Ruminations

Blog dedicated primarily to randomly selected news items; comments reflecting personal perceptions

Monday, May 16, 2016

Serving Patients Through a Cultural Lens

"He was in tears, saying he did not know what to do. He'd been sent into the delivery room to take care of deliveries ... and he had never even seen a lady with her clothing off."
Supervising physician

"In some countries, males look after males and females look after females. [But] we can't be selective in the kind of patients that our physicians end up treating. If you're not familiar with the anatomy of the opposite sex, it's very difficult to end up in the delivery room and deliver a baby."
Olga Szafran, associate research director, University of Alberta, family-medicine department
 


Previously, in years past, there was much head-shaking and hands-wringing at the plight of foreign-trained medical doctors arriving as immigrants to Canada, able to find employment only in unskilled jobs, shut out of practising medicine in their new country because their professional training did not match the kind of exposure that produced practising doctors for the Canadian public. Standards of the licensing bodies in Canada meant to authorize medical practitioners had to be met, and foreign-trained doctors were expected to put in several years at Canadian teaching institutions to enable them to qualify as physicians in Canada.

Now, it seems, things are looking up for many of those foreign-born-and-trained doctors who have taken the required steps to achieve Canadian recognition as health professionals. On the other  hand, while their professional qualifications have been updated to reflect Canadian medical practise and values, the realization is sinking in that there may yet be significant areas of medical professionalism as practised in Canada that remain foreign to them. Just as there are culture clashes when people migrate from one culture to another, those cultural differences can show up in professions like medicine.

A newly released study out of Alberta examined the situation and released the findings. Many of the "international medical graduates" [IMGs] though highly educated, have cultural perspectives informing them, as well as reflecting their own strong character traits, according to the report where colleagues surveyed for the study had been interviewed, their views sought, to gain perspective. Some of the foreign graduates who have undergone two-year family[medicine residencies balk when being taught by female doctors. They find English language nuances difficult to interpret. And their body language can be inappropriate.

They can be, moreover, less inclined to feel comfortable dealing professionally with mentally ill patients; another new experience. And they can be unfamiliar with the concept of patient confidentiality, according to the researchers. Leading to a recommendation that these consistent difficulties should be recognized and dealt with by incorporating "medico-cultural" education into curricula. Graduates from medical schools outside North America now make up about a quarter of practising physicians in Canada. They are relieving a situation where too many Canadians were unable to find family physicians.

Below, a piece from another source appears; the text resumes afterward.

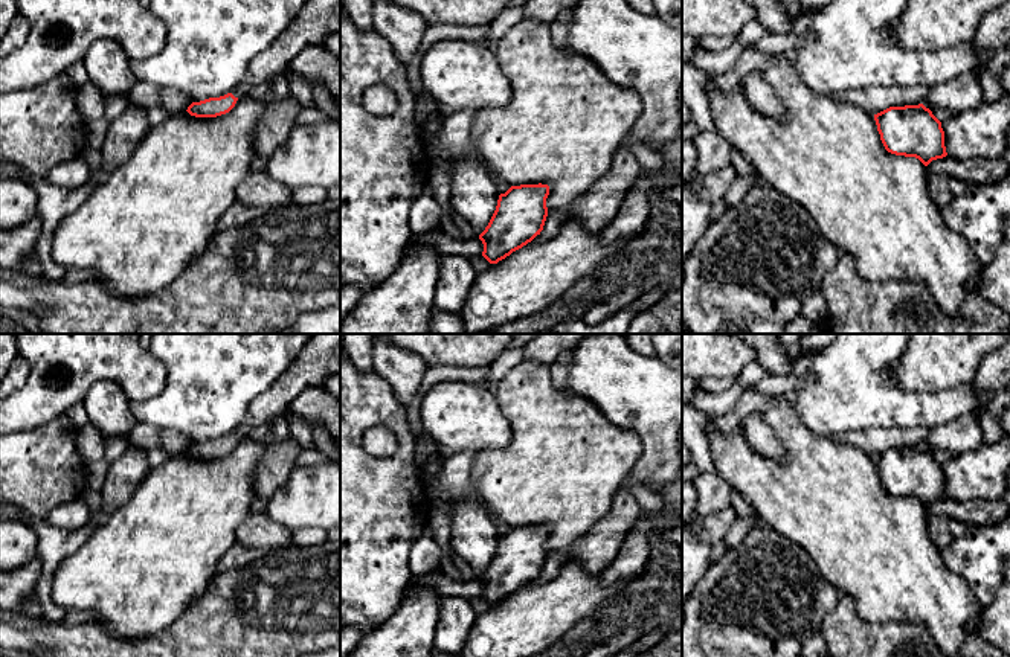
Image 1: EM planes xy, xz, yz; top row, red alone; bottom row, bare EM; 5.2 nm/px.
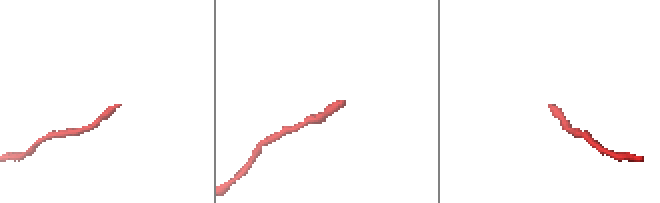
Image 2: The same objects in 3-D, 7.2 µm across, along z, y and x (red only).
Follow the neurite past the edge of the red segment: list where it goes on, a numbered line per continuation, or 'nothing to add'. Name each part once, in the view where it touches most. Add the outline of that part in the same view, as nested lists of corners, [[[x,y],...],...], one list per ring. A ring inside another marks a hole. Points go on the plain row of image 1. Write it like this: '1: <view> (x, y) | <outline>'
1: xy (319, 357) | [[[313,334],[288,369],[250,402],[243,424],[232,436],[241,441],[252,430],[284,416],[302,390],[323,387],[331,375],[340,375],[340,334]]]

Typically, medical schools at universities in Canada reserve a number of residency places for foreign doctors. While Dr. Szafran, the study's lead author, did not specifically name countries of origin, it is known that the top five sources of IMGs in Canada, derived from 2012 figures, were from South Africa, India, Libya, the United States and Pakistan, according to a Canadian Medical Association report.The Alberta study team interviewed or held focus groups with doctors supervising family medicine trainees, and with nurses and other health professionals, along with both Canadian and international medical residents.

The positive aspect of the IMGs is their place in giving service to a growing multicultural patient demographic. Difficult-to-interpret accents and the mastery of English can often impact the level of patient communication, a process that "makes life difficult and diagnosis difficult and affects everything", the researchers were advised by one physician-trainer. Cultural-informed body language such as bypassing eye contact with patients, or invading their personal space, was cited as another problem. Subtleties in communication to spare patients' feelings over their health conditions if they are considered self-induced are not recognized.

Study participants pointed out IMGs being unfamiliar with common mental-health conditions such as depression, addiction, anxiety and panic attacks, as the types of social and individual problems that were never seen in the IMGs' countries of origin since patients tend not to seek out medical help for these conditions in their home countries. Some foreign graduates refuse to shake hands with patients of the opposite sex, let alone to acknowledge that a female doctor might have authority over them. "They tend to walk over you a bit, and  you have to stand your ground and push back and just remind them about gender equality", noted one female physician.

Interim chair of the University of Toronto's medical department, Dr. David White, spoke of his experience with a male medical graduate from southwest Asia who had never in his career before coming to Canada treated women or children. He was left with "knowledge gaps you could drive a truck through". Yet Dr. White felt that such knowledge gaps could be closed by teaching these doctors individually, for example, how to conduct a pelvic exam. Perhaps it is Dr. White who needs some updating himself.